21 de Septiembre: Día Mundial del Alzheimer. Las asociaciones concentran sus esfuerzos en concientizar a la sociedad acerca de esta enfermedad. Se estima que hay 24 millones de personas en todo el mundo que actualmente padecen demencia.
Uno de cada ocho adultos mayores de 65 años argentinos padecen Alzheimer. Las estimaciones indican que en 2050 habrá aproximadamente 500.000 pacientes con Alzheimer en Argentina.
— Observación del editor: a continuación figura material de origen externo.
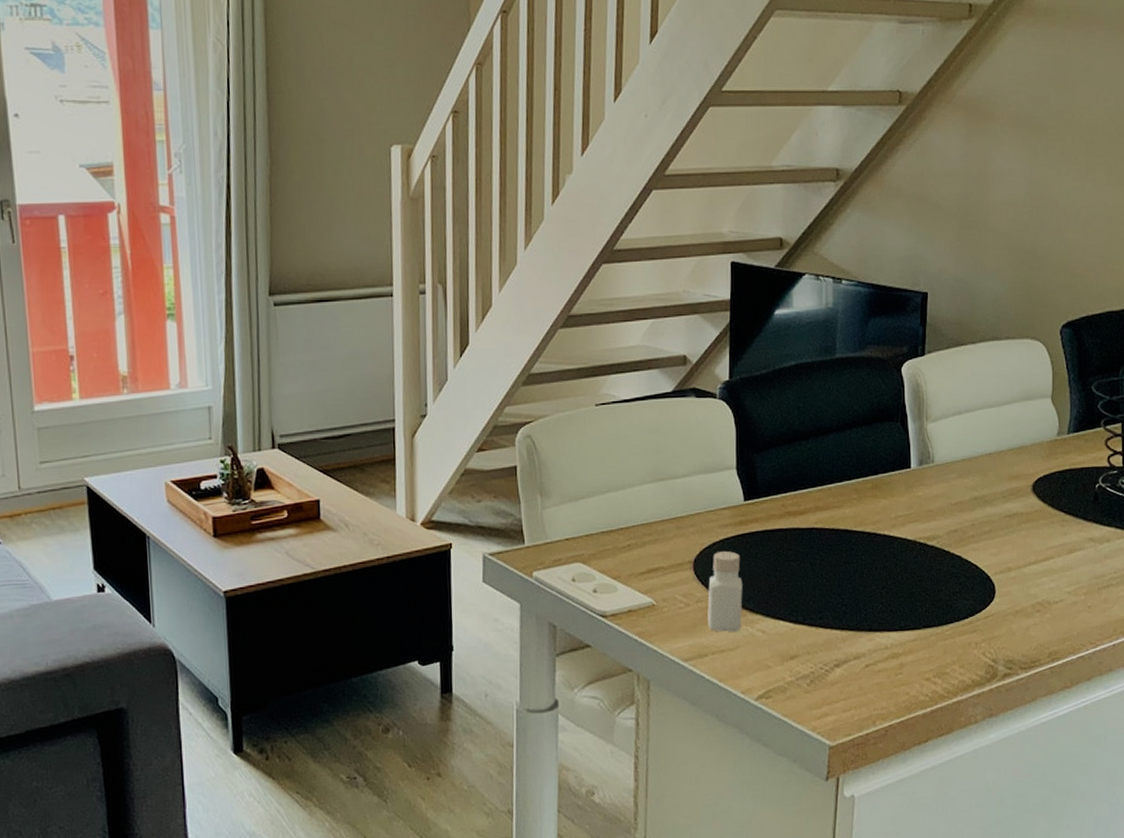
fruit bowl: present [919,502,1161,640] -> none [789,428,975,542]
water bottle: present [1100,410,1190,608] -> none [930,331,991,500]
Por ello, resulta vital difundir conocimientos sobre detección temprana y los avances de la enfermedad.
Memoria y razón
La demencia no es una enfermedad específica sino un grupo de trastornos caracterizados por el deterioro de al menos dos funciones cerebrales: la memoria y la razón, que afectan la capacidad para desarrollar las actividades de la vida diaria de quien la padece.
Dentro de las enfermedades neurológicas, el Alzheimer es la causa de demencia más frecuente. Si bien la edad de inicio ronda los 65 años, investigaciones reciente marcan que entre 10 a 15 años antes ya han comenzado los cambios en el cerebro que posteriormente ocasionarán los síntomas.
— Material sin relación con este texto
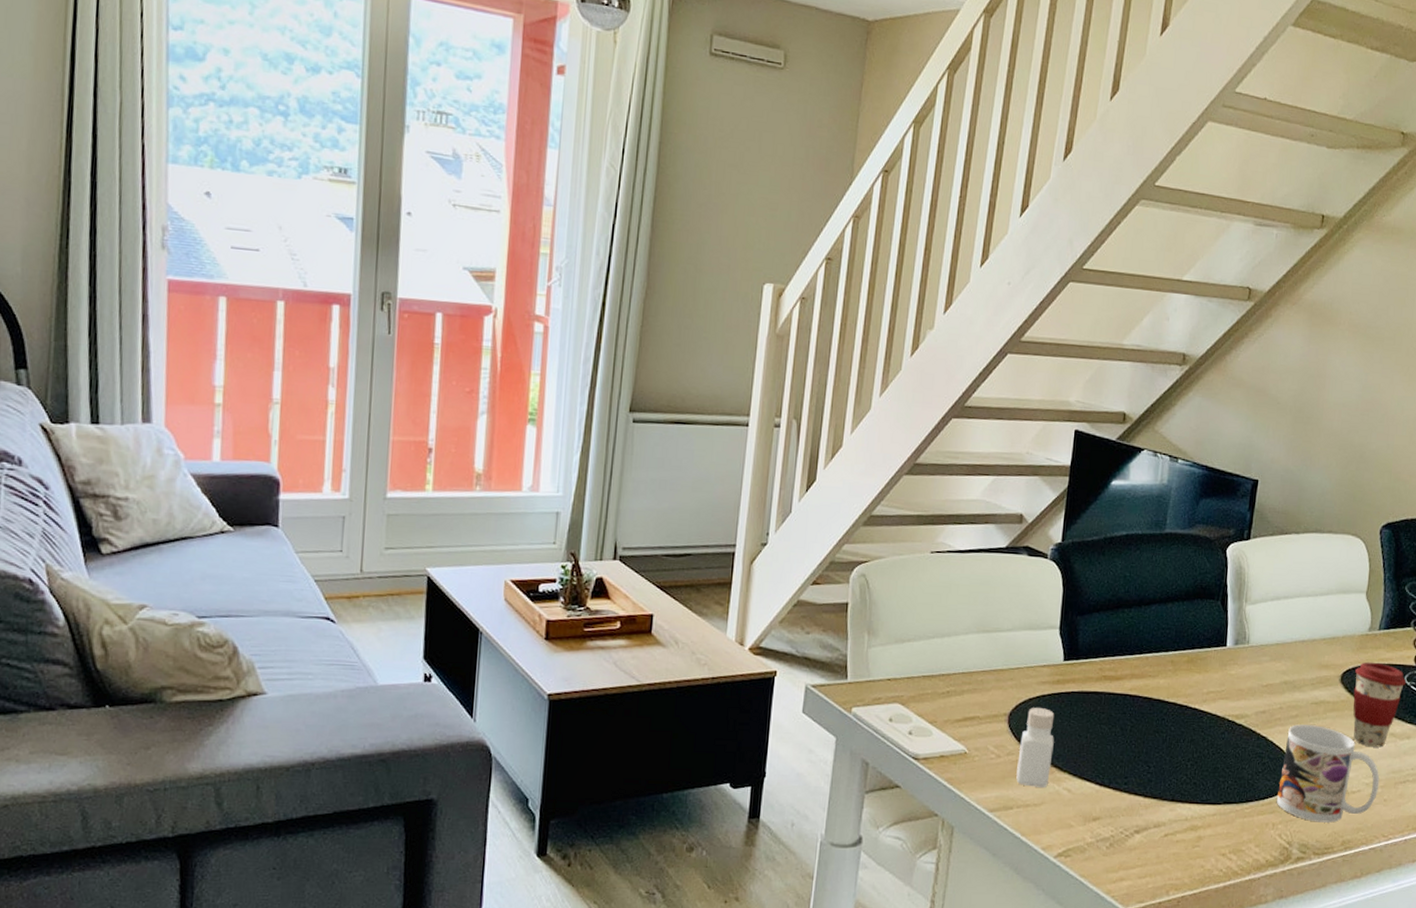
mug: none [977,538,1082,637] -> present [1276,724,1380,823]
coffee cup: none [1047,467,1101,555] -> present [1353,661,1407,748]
¿A qué síntomas debemos estar atentos?
- Alteración de memoria. Dificultad para recordar eventos recientes. El paciente repite o pregunta varias veces lo mismo.
- Dificultad para encontrar palabras adecuadas o para nombrar objetos.
- Cambios marcados en la forma habitual de ser: apatía, depresión, desinhibición, irritabilidad.
- Dificultad para llevar a cabo acciones o para tomar decisiones.
- ¿Qué se debe hacer? Como primera medida, consultar a un especialista, generalmente, neurólogo o gerontólogo.
Las claves para prevenirlo
Hay seis hábitos saludables que pueden ser el escudo protector de la salud del cerebro:
- Mantenerse estimulado cognitivamente
- Alimentarse de manera saludable
- Controlar los factores de riesgo cardiovascular
- Realizar actividad física
- Conservar el bienestar emocional
- Mantener la actividad social
Los siete factores de riesgo son: sedentarismo, tabaquismo, hipertensión, obesidad en la adultez, diabetes, depresión y baja educación formal. En todos los casos, se trata de factores modificables, por lo que mediante diferentes iniciativas se podría disminuir el riesgo de Alzheimer.
Detección temprana
Un diagnóstico precoz y acertado es fundamental, ya que permite al médico recomendar modificaciones del estilo de vida, brindar un pronóstico y posibilitar que el paciente tome decisiones respecto a pautas de manejo futuro. También es importante para prevenir riesgos que pudieran depender de olvidos u otros síntomas cognitivos.